Penggalan Teks =
-.-.-
Pelajaran bahasa adalah pelajaran yang paling saya sukai sejak kecil. Baik bahasa Indonesia, bahasa daerah maupun bahasa asing. Meskipun nilai mata pelajaran ini tidak terlalu bagus, tetap kedua orang tua saya sangat bangga. Saya memang suka menulis atau mengarang, tapi lebih menyukai seni sastra, teristimewa tentang peribahasa.
Bagi saya, peribahasa mengajarkan bagaimana hidup bijaksana, meskipun kadang penuh dengan sindiran tetapi banyak juga kata-kata yang membangun. Peribahasa juga mengajak kita berpikir akan makna yang tersirat dan menerapkannya dalam kehidupan sehari-sehari. Peribahasa bagaikan suatu ikatan bahasa yang padat dan indah, itulah sebabnya peribahasa selalu diingat dan melekat di hati setiap orang termasuk di hati saya.
-.-.-
Data =
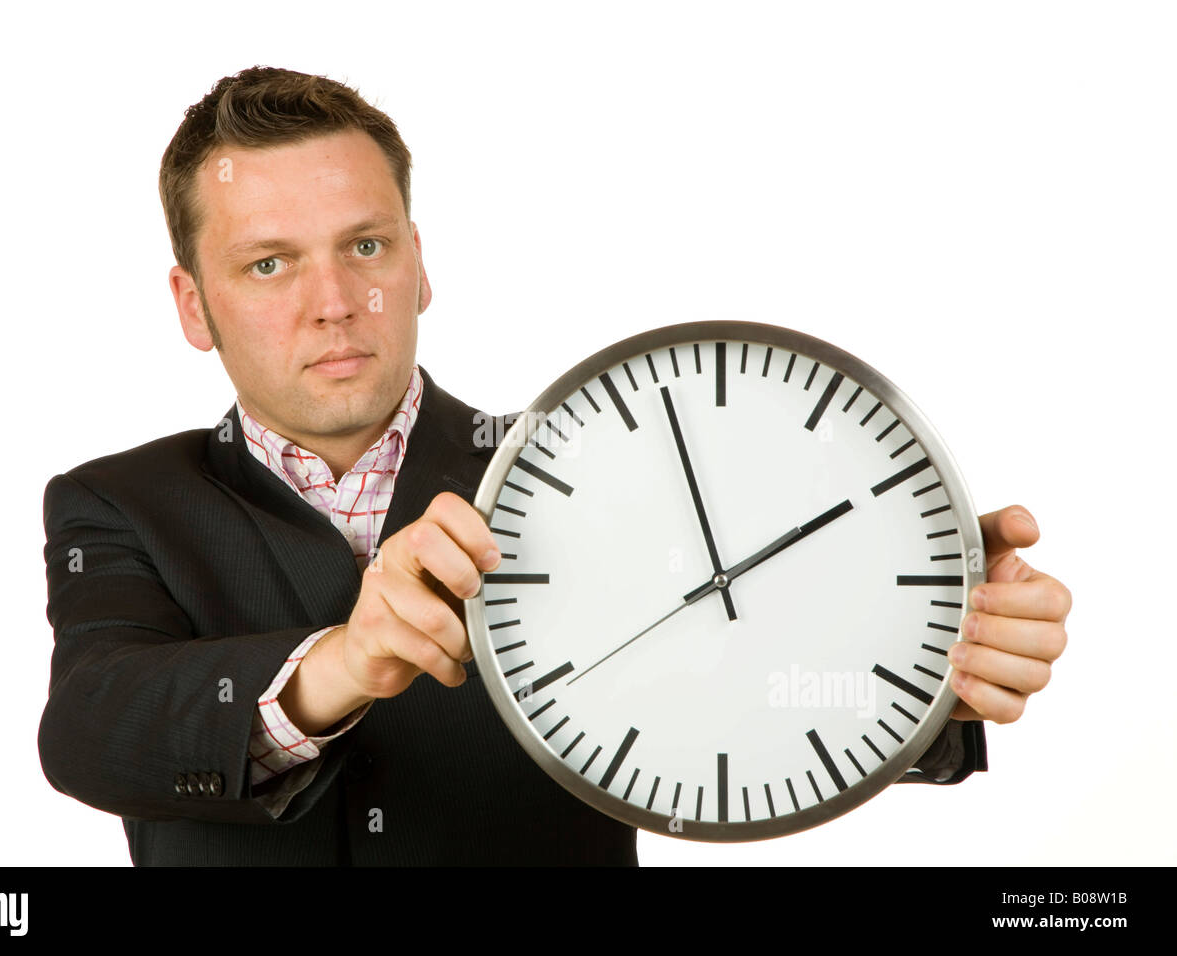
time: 1:57
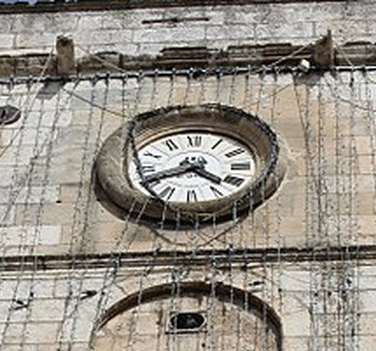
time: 4:40
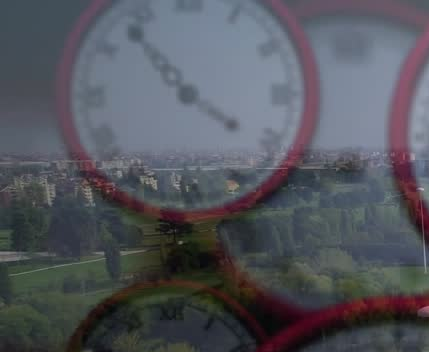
-.-.-
Instruksi Tugas A = Bagaimana bunyi kalimat "Pelajaran bahasa adalah pelajaran yang paling saya sukai sejak kecil." dari penggalan teks jika diterjemahkan ke dalam bahasa Inggris?
Instruksi Tugas B = Bahasa apa saja yang disebutkan dalam penggalan teks sebagai bagian dari pelajaran bahasa?
Instruksi Tugas C = Ulangi dengan persis seluruh bagian penggalan teks, mulai dari "Pelajaran bahasa adalah" hingga "teristimewa tentang peribahasa.".
Data ini merupakan bahan tersendiri yang terpisah dari penggalan teks.

Penyelesaian Soal A = Language lessons have been the lessons I have liked most since I was little.

Penyelesaian Soal B = Bahasa Indonesia, bahasa daerah, dan bahasa asing.

Penyelesaian Soal C =
Pelajaran bahasa adalah pelajaran yang paling saya sukai sejak kecil. Baik bahasa Indonesia, bahasa daerah maupun bahasa asing. Meskipun nilai mata pelajaran ini tidak terlalu bagus, tetap kedua orang tua saya sangat bangga. Saya memang suka menulis atau mengarang, tapi lebih menyukai seni sastra, teristimewa tentang peribahasa.